EXTRACT:
Thanks for taking the time to write it and share with everyone on PF and beyond.

A brief note on origami and cubic equations:
While the classical trisecting an angle and doubling a cube were deemed impossible with only straight edge and compass. They were solvable via origami. Sadly the ancient mathematicians didn't know the art.

https://plus.maths.org/content/power-origami

• Greg Bernhardt and fresh_42
swampwiz
Sorry, I still don't get this Galois-ian explanation.

BTW, I have figured out a different way that sloppily proves the unsolvability, and have posted it in one of the forums here. It uses the fact that a free-term polynomial has solutions that are the [ n ( n - 1 ) ]-th of the discriminant, and so any formulae for the solutions must have the discriminant tucked away somewhere - i.e., because if there is a continuous function solution, a small perturbation of the coefficients for a free-term polynomial must be of the form that uses a small perturbation of the discriminant. Then add in the fact that a general polynomial can be made monic, and then be substituted with an linear offset term that zeroes out the ( n - 1 )-th coefficient, leaving ( n - 1 ) # of coefficients, and so any continuous function would need to be nested terms of the sum of some value and a root of the deeper-nested sum, with each nesting removing a coefficient degree-of-freedom. The discriminant comes into play because the net root of it must be [ n ( n - 1 ) ].

EXERCISES TO COMPLETE:
(1) Translate this sentence from the forum thread into Spanish: "Sadly the ancient mathematicians didn't know the art."
(2) Echo the part of the forum thread starting at "A brief note" and ending at "know the art.".
(3) In one to three sentences, explain how the forum thread says a general polynomial is reduced so that it has only n − 1 coefficients.

DATA ROWS:

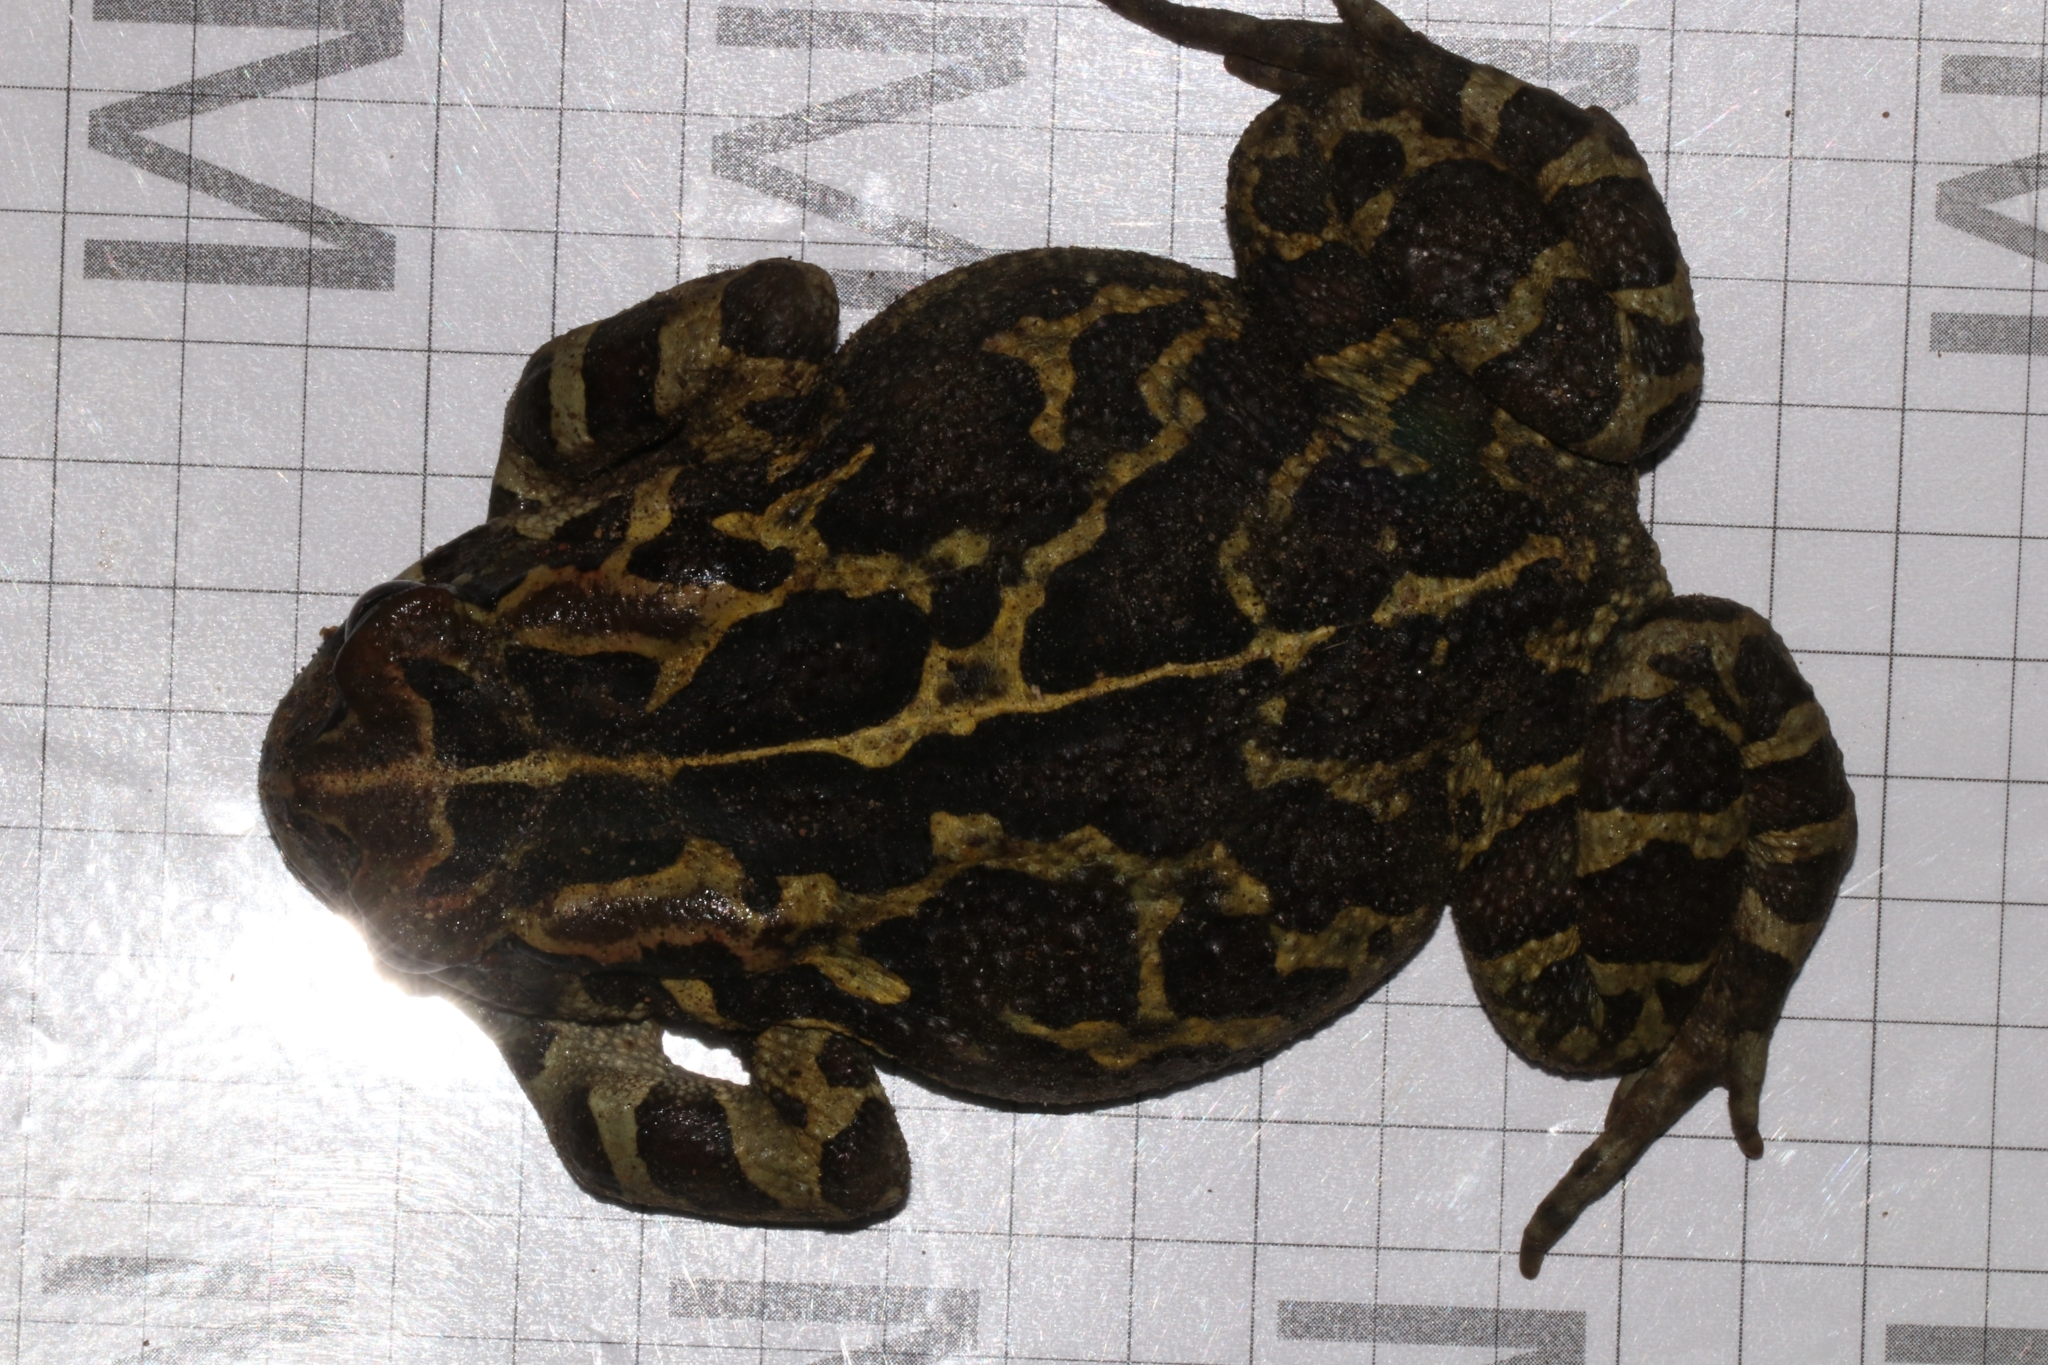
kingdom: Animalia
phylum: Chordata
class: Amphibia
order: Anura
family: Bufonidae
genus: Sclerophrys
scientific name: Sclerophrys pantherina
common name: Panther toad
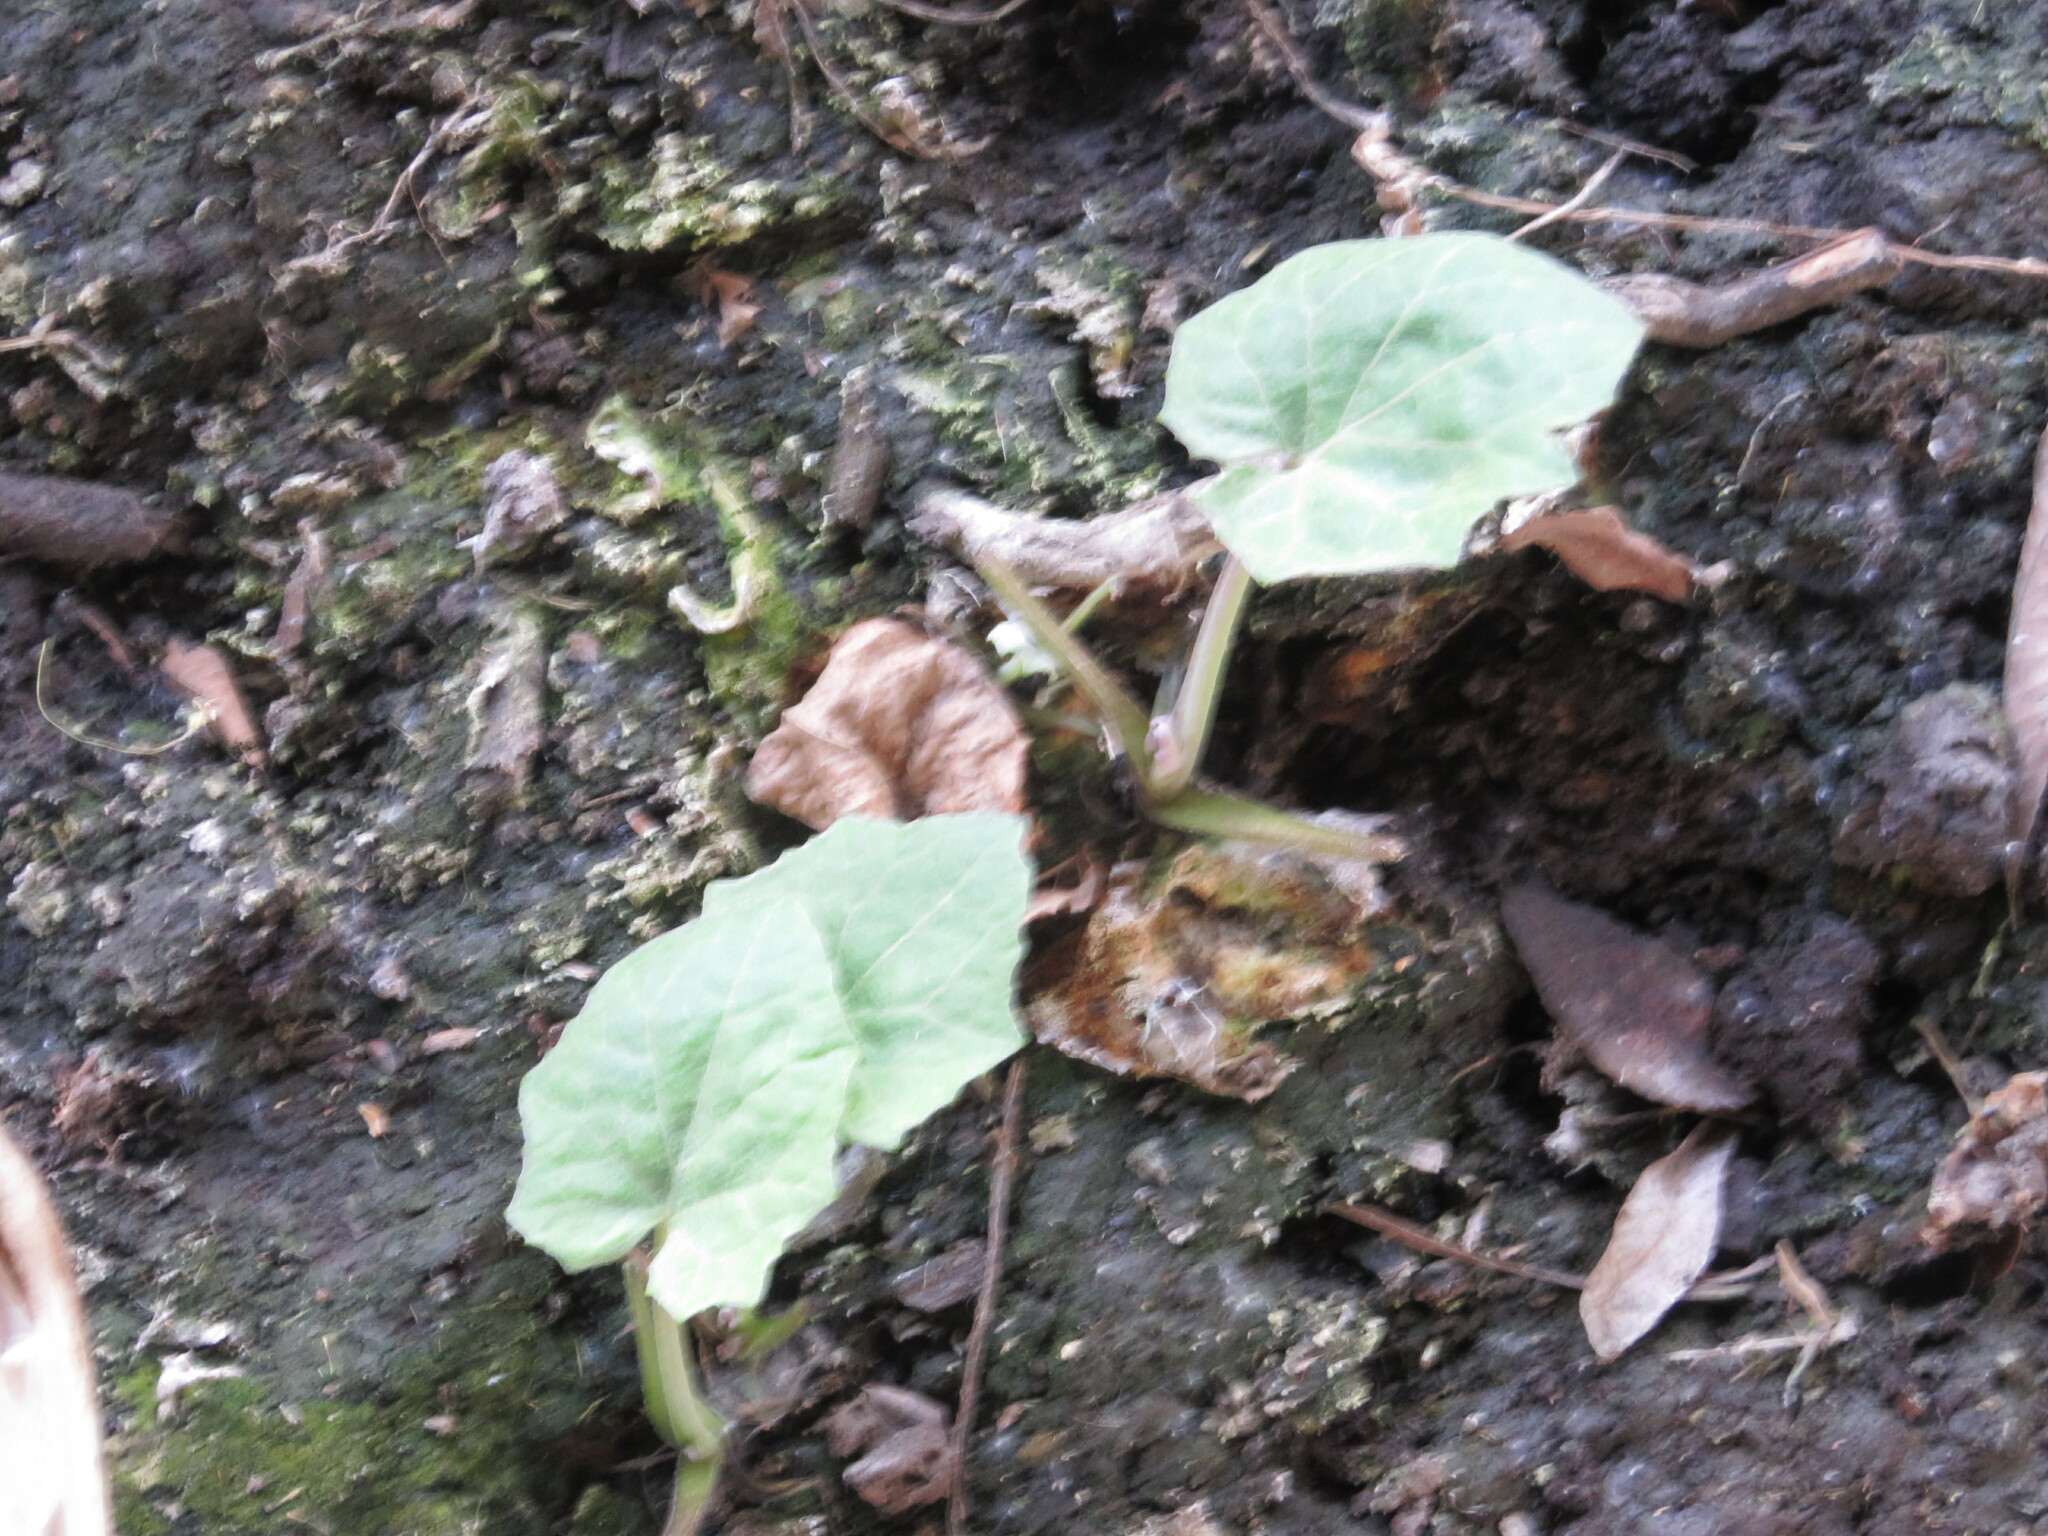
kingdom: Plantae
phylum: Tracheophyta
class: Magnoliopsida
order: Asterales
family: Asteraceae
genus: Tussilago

RESULTS OF THE EXERCISE:
(1) Lamentablemente, los matemáticos antiguos no conocían el arte.

(2)
A brief note on origami and cubic equations:
While the classical trisecting an angle and doubling a cube were deemed impossible with only straight edge and compass. They were solvable via origami. Sadly the ancient mathematicians didn't know the art.

(3) The general polynomial is first made monic. A linear offset term is then substituted to zero out the (n − 1)-th coefficient, which leaves n − 1 coefficients.